The speaking tours - and the substance of the speeches given - are certainly offensive. Offensive to the working people who elected Labour to government. The ruling class have no longer any need to continue their hysterical attacks on the Coalition Government because the Coalition Government has gone out of its way to show these attacks are unnecessary - Labour has no intention of going against business interests.
 
The Council of Trade Unions has publicly stated that the new Employment Relations Act makes it harder for workers to take strike action than the old Contracts Act did. The new act allows fifteen people to call themselves a union. In other words, it encourages the formation of bosses' and scabs' unions. The Government's "good will" bargaining scheme suits Business precisely because it will have the power to ignore it and, when workers' rights need defending, the government will sit silent. Margaret Wilson in a statement recently parroted the lines of Carter Holt Harvey in the South Island waterfront dispute and called this a dispute between two unions! Workers could not fear worse from Max Bradford - the man who wanted to abolish Christmas - himself.
 
The ruling class have stopped their attacks on this Government for the simple reason that it is bad business sense to attack one's friends. Where has Labour been when Waterside Workers' Union wharfies have had their jobs stolen? Where has the government been whilst the vets have been subjected to a campaign of bullying and intimidation from employers and dairy farmers - their cheeks still rosy in the reflected glow of a $70,000 bonus given them - furious at their demands for a pay increase? If Helen Clark or Michael Cullen have not been at business breakfasts, doubtless they have been too busy to even speak a single word of support for these workers.
 
Meanwhile, throughout all this, the Alliance has distinguished itself only in new depths of mediocrity. It is a sad waste to see a party that has some of the country's best left-wing activists in its ranks reduced to political impotency, and to see this happen for what looks like only one major reason - the love Jim Anderton has for the feeling of his buttocks settled into a cabinet chair.
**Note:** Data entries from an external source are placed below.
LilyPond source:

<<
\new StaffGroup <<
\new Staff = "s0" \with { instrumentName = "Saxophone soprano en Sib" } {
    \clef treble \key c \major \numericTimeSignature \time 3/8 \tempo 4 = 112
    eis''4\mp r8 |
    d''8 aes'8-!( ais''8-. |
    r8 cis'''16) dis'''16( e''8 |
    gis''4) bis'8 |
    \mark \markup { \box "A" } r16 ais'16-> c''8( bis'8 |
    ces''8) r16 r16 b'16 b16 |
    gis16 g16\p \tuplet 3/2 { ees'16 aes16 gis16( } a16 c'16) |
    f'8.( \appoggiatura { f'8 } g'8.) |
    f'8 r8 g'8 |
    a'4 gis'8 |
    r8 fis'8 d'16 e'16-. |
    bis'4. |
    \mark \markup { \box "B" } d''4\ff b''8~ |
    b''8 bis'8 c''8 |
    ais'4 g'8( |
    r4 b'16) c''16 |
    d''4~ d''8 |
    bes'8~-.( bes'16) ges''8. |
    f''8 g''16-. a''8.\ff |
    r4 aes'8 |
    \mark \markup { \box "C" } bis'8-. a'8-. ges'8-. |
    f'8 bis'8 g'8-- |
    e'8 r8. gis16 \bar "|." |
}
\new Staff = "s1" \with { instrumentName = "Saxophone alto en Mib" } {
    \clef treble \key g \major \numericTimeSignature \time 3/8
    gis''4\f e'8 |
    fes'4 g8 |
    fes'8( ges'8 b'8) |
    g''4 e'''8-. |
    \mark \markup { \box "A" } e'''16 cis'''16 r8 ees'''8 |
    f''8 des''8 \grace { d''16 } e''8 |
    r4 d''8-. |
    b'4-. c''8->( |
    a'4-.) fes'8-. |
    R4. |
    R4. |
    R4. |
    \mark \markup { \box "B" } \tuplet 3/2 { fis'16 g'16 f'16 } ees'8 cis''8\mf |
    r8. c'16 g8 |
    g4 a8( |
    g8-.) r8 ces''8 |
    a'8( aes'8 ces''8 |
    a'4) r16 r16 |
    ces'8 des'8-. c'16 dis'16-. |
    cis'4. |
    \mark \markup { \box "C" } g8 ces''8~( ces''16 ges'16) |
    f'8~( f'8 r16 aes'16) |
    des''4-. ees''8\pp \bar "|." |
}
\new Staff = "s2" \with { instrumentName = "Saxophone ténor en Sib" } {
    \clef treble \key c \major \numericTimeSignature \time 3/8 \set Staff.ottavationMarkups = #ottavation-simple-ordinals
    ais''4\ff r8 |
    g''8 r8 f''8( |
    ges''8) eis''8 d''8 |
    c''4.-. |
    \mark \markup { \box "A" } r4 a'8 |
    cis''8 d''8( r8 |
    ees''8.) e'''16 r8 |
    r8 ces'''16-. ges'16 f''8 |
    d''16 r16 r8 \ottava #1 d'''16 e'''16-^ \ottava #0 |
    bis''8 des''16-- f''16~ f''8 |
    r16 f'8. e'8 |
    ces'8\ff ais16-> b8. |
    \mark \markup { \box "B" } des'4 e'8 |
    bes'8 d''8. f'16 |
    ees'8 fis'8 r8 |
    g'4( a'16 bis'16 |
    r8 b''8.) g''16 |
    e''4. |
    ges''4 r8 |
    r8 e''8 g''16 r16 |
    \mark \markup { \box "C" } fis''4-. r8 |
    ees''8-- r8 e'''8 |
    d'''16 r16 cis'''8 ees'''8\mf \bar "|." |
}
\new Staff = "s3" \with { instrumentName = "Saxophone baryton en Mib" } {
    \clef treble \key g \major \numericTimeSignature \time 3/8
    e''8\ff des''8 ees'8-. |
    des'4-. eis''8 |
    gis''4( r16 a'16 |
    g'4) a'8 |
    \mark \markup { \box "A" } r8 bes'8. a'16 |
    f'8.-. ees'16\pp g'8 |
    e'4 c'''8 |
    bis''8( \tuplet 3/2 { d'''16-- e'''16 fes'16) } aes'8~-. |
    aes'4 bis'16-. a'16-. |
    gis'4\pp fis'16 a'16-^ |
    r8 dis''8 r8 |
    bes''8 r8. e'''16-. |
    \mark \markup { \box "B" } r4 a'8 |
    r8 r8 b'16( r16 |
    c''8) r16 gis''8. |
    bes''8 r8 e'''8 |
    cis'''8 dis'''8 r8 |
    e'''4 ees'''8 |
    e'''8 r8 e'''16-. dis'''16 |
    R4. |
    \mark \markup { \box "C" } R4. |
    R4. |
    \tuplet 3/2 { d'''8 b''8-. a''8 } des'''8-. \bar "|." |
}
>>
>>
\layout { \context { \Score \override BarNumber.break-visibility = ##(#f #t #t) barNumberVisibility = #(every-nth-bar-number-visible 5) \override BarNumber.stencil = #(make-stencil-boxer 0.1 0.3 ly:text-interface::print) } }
Some Alliance MPs have shown integrity - Laila Harre's appearance at a Nelson watersiders' picket  is a notable example of this - but, tied so closely as they are to a Labour Party determined to stick to its dirty history of talking left and walking right, these acts, motions and pieces of defeated legislation are restricted to being only moments of diversion in a policy of general agreement  down to breaking an election promise to students  with Labour.
 
The Labour/Alliance Government has been better than National was, but - ask the question: what could be worse? After a year in power, it has become more obvious than ever that, without pressure for a tidal shift from below for real, substantive change, the ship of state will continue its listless rightward drift. We have suffered more than sixteen years of attacks on our living conditions, health, welfare, education and even on our hopes. Mäori have been disproportionately attacked by the cruel policies of these last decades, and even this Labour looks like it would rather deny.
 
There are still gaps that need to be closed, and this Helen Clark cannot wish away with the removal of a government phrase. But unless we force the government  of whatever party makeup that government might be  to make real changes, to improve the health and welfare systems, to seriously address the problem of student debt, to increase unemployment benefits and tax the rich, to pour money into Mäori health, we will be condemned to a future of ever worsening inequality, poverty and despair. The power lies in us  in the working people of Aotearoa, not in the hands of the coalition policy makers. This is a fact that seems to have forgotten, but one we can - and must - remember again.